ドットチャートでハト派的な政策の方向性が示され、FOMCメンバーの経済見通しも総じて安定的

次に、FOMCメンバーが適切と考える政策金利水準の分布図(ドットチャート)に目を向けると(図表1)、中央値が示唆する0.25%の年間利上げ回数は、前回の2019年0回、2020年1回、2021年0回から、今回は各0回、-1回(利下げ)、1回となり、また、年内の利下げを1回とみるメンバーが1人、2回は7人となりました(前回はいずれも0人)。このほか、長期の中央値は2.75%から2.50%へ低下するなど、ドットの分布はハト派的でした。

FOMCメンバーによる経済見通しでは、2020年の実質GDP成長率の予想中央値が0.1%ポイント上方修正され、失業率の予想中央値が予想期間にわたって0.1%ポイントずつ引き下げられました。また、2020年のインフレ率の予想中央値は、総合、コアとも0.1%ポイントずつ(2019年は各0.3%ポイント、0.2%ポイント)下方修正となりました。ドットチャートでのハト派的な政策の方向性を前提に、総じて安定した経済見通しが示されました。

満額回答のFOMCで市場に安心感が広がるも、米中首脳会談後にボラティリティ上昇の恐れあり

最後に、パウエル議長の記者会見を振り返ります。パウエル議長は、不確実性の増大に言及し、「多くのFOMCメンバーは、さらに幾分緩和的な政策の必要性が高まったと考えている」と述べ、政策スタンスが利下げ方向に傾いていることを示唆しました。以上より、今回のFOMCは、利下げに向けた地ならしをしっかりと行い、市場の期待する「満額回答」になったと思われます。

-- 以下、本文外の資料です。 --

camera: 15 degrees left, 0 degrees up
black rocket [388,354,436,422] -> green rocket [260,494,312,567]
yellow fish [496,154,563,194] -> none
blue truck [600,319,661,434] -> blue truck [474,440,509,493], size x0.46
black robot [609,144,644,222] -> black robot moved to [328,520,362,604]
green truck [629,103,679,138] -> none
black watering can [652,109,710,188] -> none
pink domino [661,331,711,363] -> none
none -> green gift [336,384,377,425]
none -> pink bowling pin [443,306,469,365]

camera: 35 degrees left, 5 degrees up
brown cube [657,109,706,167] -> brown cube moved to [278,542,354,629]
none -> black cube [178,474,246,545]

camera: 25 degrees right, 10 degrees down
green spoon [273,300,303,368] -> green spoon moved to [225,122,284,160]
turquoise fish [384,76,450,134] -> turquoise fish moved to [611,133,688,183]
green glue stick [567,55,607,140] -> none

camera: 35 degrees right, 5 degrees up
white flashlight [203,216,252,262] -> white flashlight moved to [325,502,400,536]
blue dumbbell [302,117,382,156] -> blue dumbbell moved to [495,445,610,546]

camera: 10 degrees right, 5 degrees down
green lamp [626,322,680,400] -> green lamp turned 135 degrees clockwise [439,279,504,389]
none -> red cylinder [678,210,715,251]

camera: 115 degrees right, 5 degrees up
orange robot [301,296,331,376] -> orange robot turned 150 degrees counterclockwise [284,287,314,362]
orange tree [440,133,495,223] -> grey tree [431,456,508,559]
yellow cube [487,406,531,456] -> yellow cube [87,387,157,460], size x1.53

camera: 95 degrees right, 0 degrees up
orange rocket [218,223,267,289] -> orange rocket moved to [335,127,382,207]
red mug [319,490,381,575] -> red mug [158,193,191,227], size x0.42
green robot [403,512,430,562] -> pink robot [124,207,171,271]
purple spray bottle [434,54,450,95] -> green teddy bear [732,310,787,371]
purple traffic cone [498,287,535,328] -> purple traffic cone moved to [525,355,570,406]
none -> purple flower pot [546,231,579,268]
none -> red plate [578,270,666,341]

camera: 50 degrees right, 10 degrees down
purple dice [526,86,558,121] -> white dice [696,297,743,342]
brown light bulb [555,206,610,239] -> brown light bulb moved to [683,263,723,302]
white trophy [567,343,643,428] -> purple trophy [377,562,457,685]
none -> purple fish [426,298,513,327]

FOMCの結果を受け、6月19日のFF金利先物市場では、2019年に3回、2020年に1回の利下げを織り込む動きになりました(図表2)。ここからは、改めて6月28日、29日の20カ国・地域(G20)首脳会議での米中首脳会談が注目されます。会談の結果次第では、利下げの織り込みは正当化されますが、仮に利下げの織り込みが大幅修正となれば、市場全体のボラティリティ(変動性)が高まることも想定されるため、注意が必要です。